Wednesday, May 25, 2016

Our Potager at the End of a Very Busy May

As a grower of fresh produce, I never know if weather conditions will allow getting into the ground soon enough what I planned to do way back in the quiet of winter.

Pods for sure, but half of the patch is still at the flowering stage

Peas and new potatoes need to be planted early in the season which would be around late February/early March in southwest France. Their maturity takes about three months from sowing and requires cool temperatures, especially les petit pois. This season they were introduced into their soil home in April which means end-of-June harvesting. Hopefully there won't be a canicule (heat-wave) occurring before then!

Flowers usually signal potato harvesting is close; no blooms yet for this Artemis variety

The tomato seedlings were developed enough for planting in mid-April but various cold snaps prevented that from happening. Instead of being too frustrated, I took comfort from the French version of the European traditional rule-of-thumb, that is, les saintes de glace, which govern when outdoor spring planting is safe from cold temperatures. There is an ice saint for each of three days in mid-May, but the really big shot is St. Urbain (link in French) who is the final arbiter. Since his day falls on May 25, I tell myself that it is perfectly OK that the tomatoes went in just today.

The bed was staked shortly after

Shallots were planted for the first time. What an engaging grouping of perky green tufts!

These delicious & versatile aromatics are fantastic culinary additions

Since annual vegetables can be so challenging in terms of planting deadlines, perennial edibles are a welcome relief.

Blackberries are beginning to fruit

This winter our small peach tree (pruned to keep it manageable) was sprayed* for the first time with Bordeaux mixture to combat a very persistent case of leaf curl (caused by the fungus Taphrina deformans). Then after leafing out, it was sprayed with a different product to vanquish the ever ingenious blackfly (the sometimes winged black aphid). Ants love their sticky excretions so much that they protect the aphids from predators.

Not many peaches, but they are all clean of insect goo

In the flower garden, peonies are shaking out their ruffled, deep-pink petals.

Lavender in the background

The David Austin climbing rose, Falstaff, is showing off its deeply fragrant, quartered, crimson-touched-with-purple blooms in cascades.

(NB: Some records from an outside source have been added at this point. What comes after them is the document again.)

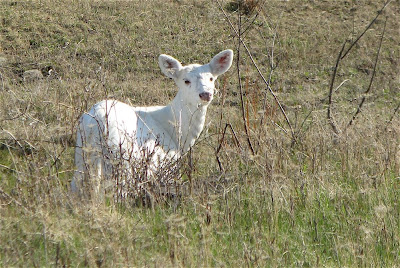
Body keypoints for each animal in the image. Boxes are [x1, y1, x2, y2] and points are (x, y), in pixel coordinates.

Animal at [71, 49, 233, 198]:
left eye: (211, 78)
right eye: (186, 80)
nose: (205, 94)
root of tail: (97, 124)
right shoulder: (168, 165)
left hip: (81, 158)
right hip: (121, 159)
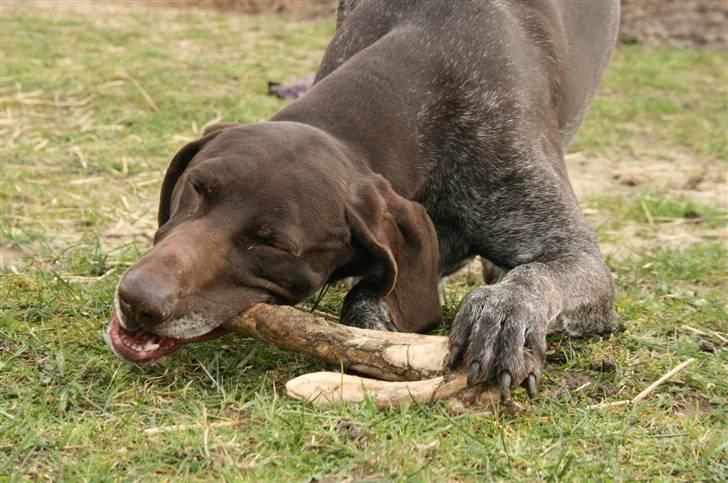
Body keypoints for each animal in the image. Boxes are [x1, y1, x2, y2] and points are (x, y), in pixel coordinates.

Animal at [106, 0, 620, 398]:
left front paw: (500, 312)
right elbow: (373, 297)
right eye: (195, 189)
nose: (137, 299)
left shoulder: (578, 258)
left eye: (272, 244)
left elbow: (535, 276)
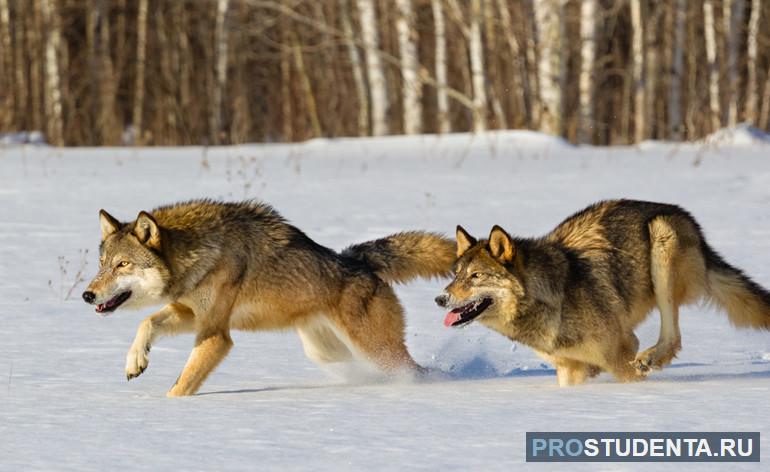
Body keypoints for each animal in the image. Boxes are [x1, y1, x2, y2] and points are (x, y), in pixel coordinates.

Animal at [82, 197, 456, 396]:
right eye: (101, 264)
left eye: (122, 264)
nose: (87, 295)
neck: (199, 253)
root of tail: (357, 260)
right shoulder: (191, 314)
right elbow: (146, 323)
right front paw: (135, 362)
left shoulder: (216, 335)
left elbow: (182, 383)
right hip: (326, 351)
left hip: (374, 349)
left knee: (414, 370)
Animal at [436, 199, 764, 388]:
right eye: (456, 275)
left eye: (476, 276)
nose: (440, 299)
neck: (551, 299)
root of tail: (687, 218)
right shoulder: (569, 369)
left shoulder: (621, 351)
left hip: (661, 242)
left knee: (673, 336)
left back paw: (651, 358)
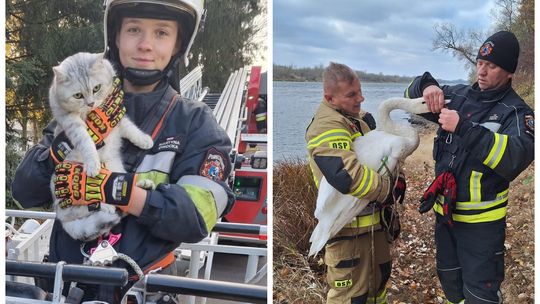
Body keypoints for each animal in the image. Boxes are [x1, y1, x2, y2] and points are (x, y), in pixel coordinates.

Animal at [49, 52, 153, 242]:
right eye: (77, 95)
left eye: (96, 88)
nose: (90, 103)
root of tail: (61, 217)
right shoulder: (70, 122)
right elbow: (85, 140)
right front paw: (92, 163)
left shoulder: (117, 117)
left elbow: (130, 127)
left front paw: (144, 139)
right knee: (90, 204)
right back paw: (106, 205)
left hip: (116, 169)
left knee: (124, 199)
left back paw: (143, 185)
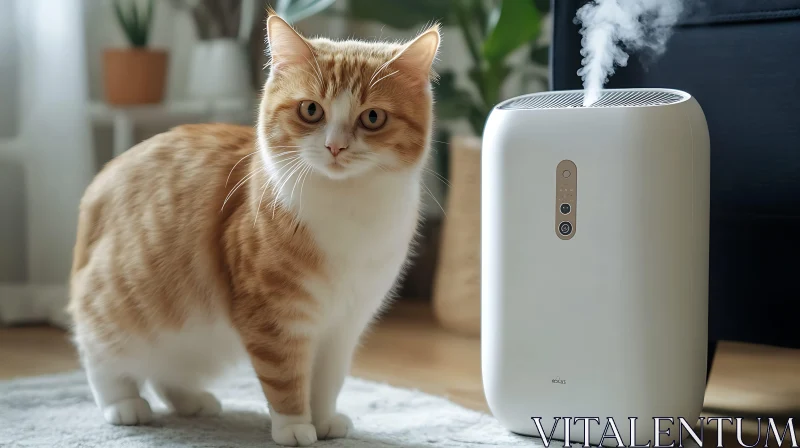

Mixing with the scent of the bi-coloured Bourbon rose, Ferdinand Pichard, is the perfume of entwining honeysuckle.


Taking a break from tomato planting could not be better spent than being ensconced under the pergola flanked by these flowers which regale both the eyes and the nose. 


À la prochaine!

*Spraying is done on windless, dry days via an applicator filled with the right dilution of the appropriate product.